### READING TEXT

^^^^^^^^^^^^^^^^

Supreme Court| Section 140(5) of the Companies Act constitutional; Proceedings do not come to an end on resignation/ removal of an auditor

section 140(5) of the companies act

Supreme Court: The Bench of MR Shah* and MM Sundresh, JJ has held that Section 140(5) of the Companies Act, 2013 that deals with Removal, Resignation of Auditor and Giving of Special Notice” appears in Chapter X of the Act which is titled as “Audit and Auditors”, is not discriminatory, arbitrary and/or violative of Articles 14, 19(1)(g) of the Constitution of India and that subsequent resignation of an auditor after the application is filed under Section 140(5) by itself shall not terminate the proceedings under Section 140(5) of the Act.

^^^^^^^^^^^^^^^^

### DATA SECTION
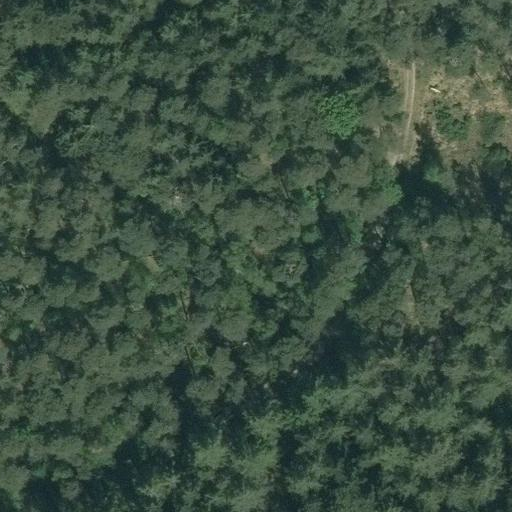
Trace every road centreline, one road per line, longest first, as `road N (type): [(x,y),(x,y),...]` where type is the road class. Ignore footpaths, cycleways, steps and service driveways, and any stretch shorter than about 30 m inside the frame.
road 1 (track): [(399,0),(415,74),(415,143),(397,203),(308,363),(268,467),(260,511)]
road 2 (track): [(52,511),(245,390),(308,363)]
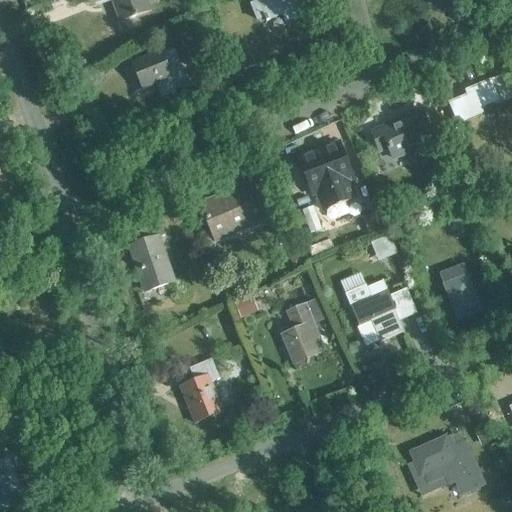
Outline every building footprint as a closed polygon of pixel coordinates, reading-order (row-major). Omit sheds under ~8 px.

^^^^^^^^^^^^^^^^

### TASK SET
[A] The text on the Supreme Court ruling on Section 140(5) of the Companies Act, 2013 held that the provision does not violate which Articles of the Constitution of India?
[B] Continue the text on the Supreme Court ruling on Section 140(5) of the Companies Act from its last sentence.

### ANSWERS IN ORDER
[A] Articles 14 and 19(1)(g).

[B]
Section 140(5) of the Companies Act – Explained

Section 140(5) of the Act empowers the Tribunal (NCLT), either suo motu or on an application made to it by the Central Government or by any person concerned, to take action against the auditor who has acted in a fraudulent manner or is abetting or colluding in fraud with the management of a company. If on completion of an enquiry it is found by the Tribunal that an auditor of a company has, whether directly or indirectly, acted in a fraudulent manner or abetted or colluded in any fraud by, or in relation to, the company or its directors or officers, it may by order direct the company to change its auditors.

It is to be noted that,

  • The powers of the NCLT in first part of Section 140(5) is quasi-judicial in nature and the Tribunal would have the powers of a civil court to examine the role of auditors and adjudicate on their fraudulent conduct and abdication of their function.

  • The powers under the first proviso to Section 140(5) can be said to be interim or pro tem measure to prevent an existing auditor from continuing and substitute him with an auditor based on a prima facie satisfaction that a fraud has been perpetrated and when circumstances warrant the substitution. Such an order can be said to be an interim order akin to a temporary suspension during the pendency of the detailed enquiry as provided in Section 140(5) of the Act and before any final order is passed by the Tribunal.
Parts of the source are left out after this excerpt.